Tumor-Targeting Compound Points the Way to New Personalized Cancer Treatments
Posted Dec 03 2011 12:54pm
One major obstacle in the fight against cancer is that anticancer drugs often affect normal cells in addition to tumor cells, resulting in significant side effects. Yet research into development of less harmful treatments geared toward the targeting of specific cancer-causing mechanisms is hampered by lack of knowledge of the molecular pathways that drive cancers in individual patients.
“A major goal of cancer research is to replace chemotherapy with drugs that correct specific molecular pathways disrupted by cancer,” says Dr. Ari Melnick, one of the study’s lead investigators and director of the Raymond and Beverly Sackler Center for Biomedical and Physical Sciences and associate professor of medicine at Weill Cornell Medical College. “But looking for mutations isn’t always the way to find the most important factors that are keeping cancer cells alive.”

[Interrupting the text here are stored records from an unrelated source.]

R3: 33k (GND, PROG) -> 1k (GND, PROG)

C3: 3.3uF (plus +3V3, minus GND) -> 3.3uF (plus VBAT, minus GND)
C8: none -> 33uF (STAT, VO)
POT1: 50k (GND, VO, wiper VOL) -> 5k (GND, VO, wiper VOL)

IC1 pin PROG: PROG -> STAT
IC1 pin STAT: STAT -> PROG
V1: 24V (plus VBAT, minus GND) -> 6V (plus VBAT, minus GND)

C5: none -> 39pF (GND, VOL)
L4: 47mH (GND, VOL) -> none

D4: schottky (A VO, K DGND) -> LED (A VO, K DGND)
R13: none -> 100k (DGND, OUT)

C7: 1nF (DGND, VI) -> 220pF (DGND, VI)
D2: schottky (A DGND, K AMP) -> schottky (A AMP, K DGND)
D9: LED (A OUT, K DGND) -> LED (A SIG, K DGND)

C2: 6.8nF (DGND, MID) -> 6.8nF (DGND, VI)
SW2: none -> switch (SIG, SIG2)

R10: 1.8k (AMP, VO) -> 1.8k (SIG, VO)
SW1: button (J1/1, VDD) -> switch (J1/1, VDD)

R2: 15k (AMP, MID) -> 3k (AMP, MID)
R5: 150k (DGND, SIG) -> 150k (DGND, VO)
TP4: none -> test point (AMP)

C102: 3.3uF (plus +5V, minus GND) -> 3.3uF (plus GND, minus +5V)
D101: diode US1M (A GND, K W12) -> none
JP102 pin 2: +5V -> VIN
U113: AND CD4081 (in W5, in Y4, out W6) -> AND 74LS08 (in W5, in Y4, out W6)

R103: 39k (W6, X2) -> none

Through a collaboration among Weill Cornell Medical College, the Sloan-Kettering Institute at Memorial Sloan-Kettering Cancer Center and the National Cancer Institute (NCI), a team of scientists has now reported that a tumor-targeting compound called PU-H71 can reveal with great accuracy the set of altered pathways that contribute to malignancy. Because the drug specifically binds to abnormal protein complexes in cancer cells, it could lead to the development of more targeted and effective therapies that produce fewer side effects. These findings were recently published in the journal Nature Chemical Biology.